Je m'appuie toujours sur le côté opposé d'où je me trouve, de l'autre côté, alors que là où je me trouve, je m'y trouve réellement. On s'appuie sur un autre, notre corps est du côté opposé à cet autre d'où la complexité et la promesse de réjouissance dans notre rapport à l'Autre.
L'enfant entre 6 et 18 mois s'introduit à la première orientation dans notre espace, dotée d'un sens, de côté opposé, etc. Avant, il peut avoir des impressions sensorielles qui lui donne des directions mais c'est au stade du miroir qu'il sera orienté. Le troisième terme est nécessaire pour avoir un minimum d'orientation dans l'espace, dans la pensée qui, sans cela, est un magma informe, d'où l'angoisse. On ne peut s'orienter avec le S, ce qui est le drame de certains sujets qui ont cet espoir que, par exemple, les mathématique pourraient orienter leur existence. C'est impossible, il faut de l'image.
Melman a eu cette idée de croisé Freud, Lacan et Wittgenstein : Ne vous laissez pas décourager par le côté lunaire de l'entreprise. Wittgenstein était tourmenté par le rapport entre R et S, et d'une vive sensibilité quant au caractère imposé, non justifié, illégitime, que prend pour nous le sens. Tourmenté et même scandalisé par notre folle propension à nous précipiter sur le sens sans voir qu'il ne repose que sur l'arbitraire.
Tous ces travaux interroge cette façon dont nous mettons du sens sans être forcément fondé à le faire. Le Tractacus essaie de faire le ménage avec des propositions dont le but est d'éviter d'être parasité par un sens qui n'aurait pas lieu d'être. C'est pas la peine de le dire. C'est pas la peine de faire du langage sans être claire avec cette affaire du sens.

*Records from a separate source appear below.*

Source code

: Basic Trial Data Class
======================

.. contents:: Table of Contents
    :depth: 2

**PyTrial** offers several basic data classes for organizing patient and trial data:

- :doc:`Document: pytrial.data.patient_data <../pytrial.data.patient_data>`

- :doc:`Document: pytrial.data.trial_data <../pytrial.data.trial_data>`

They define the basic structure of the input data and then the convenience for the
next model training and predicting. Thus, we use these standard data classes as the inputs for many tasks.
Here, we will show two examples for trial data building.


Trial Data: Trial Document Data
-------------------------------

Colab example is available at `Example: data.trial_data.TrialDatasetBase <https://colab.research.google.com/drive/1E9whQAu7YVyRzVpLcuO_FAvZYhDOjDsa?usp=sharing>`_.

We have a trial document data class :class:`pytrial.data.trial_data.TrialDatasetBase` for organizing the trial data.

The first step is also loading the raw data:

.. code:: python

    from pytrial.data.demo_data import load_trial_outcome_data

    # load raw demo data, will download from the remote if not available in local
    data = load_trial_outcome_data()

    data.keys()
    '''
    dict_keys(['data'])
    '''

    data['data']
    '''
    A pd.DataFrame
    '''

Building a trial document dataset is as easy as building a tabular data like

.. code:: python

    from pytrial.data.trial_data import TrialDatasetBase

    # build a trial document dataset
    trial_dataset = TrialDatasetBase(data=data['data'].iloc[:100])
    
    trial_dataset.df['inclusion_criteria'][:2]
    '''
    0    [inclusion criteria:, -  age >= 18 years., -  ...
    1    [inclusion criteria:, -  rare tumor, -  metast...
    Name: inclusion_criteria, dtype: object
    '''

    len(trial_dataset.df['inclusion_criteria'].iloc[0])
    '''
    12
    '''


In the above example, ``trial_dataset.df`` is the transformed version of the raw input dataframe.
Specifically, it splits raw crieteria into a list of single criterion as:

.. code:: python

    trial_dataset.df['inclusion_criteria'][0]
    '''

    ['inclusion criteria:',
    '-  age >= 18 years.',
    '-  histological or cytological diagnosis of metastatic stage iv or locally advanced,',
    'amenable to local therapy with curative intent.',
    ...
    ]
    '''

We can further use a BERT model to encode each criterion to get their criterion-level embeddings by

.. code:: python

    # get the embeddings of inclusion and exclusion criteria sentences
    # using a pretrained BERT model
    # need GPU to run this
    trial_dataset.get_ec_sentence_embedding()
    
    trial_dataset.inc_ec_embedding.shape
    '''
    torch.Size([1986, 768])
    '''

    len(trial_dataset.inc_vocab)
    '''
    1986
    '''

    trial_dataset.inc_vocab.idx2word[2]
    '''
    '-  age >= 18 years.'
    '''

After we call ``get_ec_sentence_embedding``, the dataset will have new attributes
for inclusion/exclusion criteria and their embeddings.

De ce dire, il interroge le sens. Ça parait moins lunaire ! Nous ne sommes pas habitués d'interroger le sens.
Quand est-ce qu'on le fait ? Avec Lacan, quand il essaie de l'articuler avec sa topologie. Nous n'y comprenons rien or, voilà, il faut en comprendre un peu quand même. Dés qu'on interroge le sens, on se retrouve en difficulté parce qu'on présuppose toujours qu'une interrogation se trouve sur le fond d'un sens. Pourquoi ? C'est que, pour nous, le sens s'est fait d'une manière spéculaire.
A se reporter au "Stade du miroir dans la formation du je" de 1936, on croit qu'il a simplement élucidé ce problème et que c'est un acquis. Mais il faut le lire mot à mot, c'est plus difficile qu'on ne le croit. Lacan n'en a jamais plus modifier une ligne et s'y référera dans tout le reste de son enseignement, ce qui est extraordinaire.
Lacan connaissait Paul Schilder, cet intellectuel attachant, génial, qui, dés 1935, écrit "The image and the apparence". En 36, Lacan l'avait lu. Pour s'en convaincre, il suffit de lire l'introduction de l'ouvrage de Schilder, l'imaginaire du corps, ça ne va pas du tout de soi.

Remarque sur la clinique contemporaine. Le sens, nous en avons besoin quand nous voulons rentrer dans l'échange, l'acte, la conduite, quand nous voulons mettre en jeu quelque chose qui a valeur de signification, qui n'est pas n'importe quoi. On a besoin d'un peu de sens, sans aucun sens, l'aridité est insupportable. C'est le drame subjectif de Wittgenstein, cruel, inflexible, dans son répertoire des manières illégitimes de faire du sens, il en reste peu de valide. Les patients de notre temps, parfois jeune, souffre justement de ce peu de sens pour engager une histoire. Même parfois, pour se présenter dans un minimum d'histoire. Je m'appelle, etc. Ce minimum d'historisation qui était un donné comme un bagage dans la vie, ce bagage minimum n'est plus à la portée de ces patients. Une espèce de désorientation, pas forcément psychotique, est de plus en plus fréquente. Ils n'ont plus ce minimum de sens pour engager l'échange. Cette difficulté est liée aux aspects morcelés de notre rapport au réel contemporain. Il n'est pas surprenant que les jeunes nous le répercute dans la clinique, dans la rencontre avec le psy, cette difficulté à énoncer ce minimum d'historisation nécessaire pour que l'échange se fasse.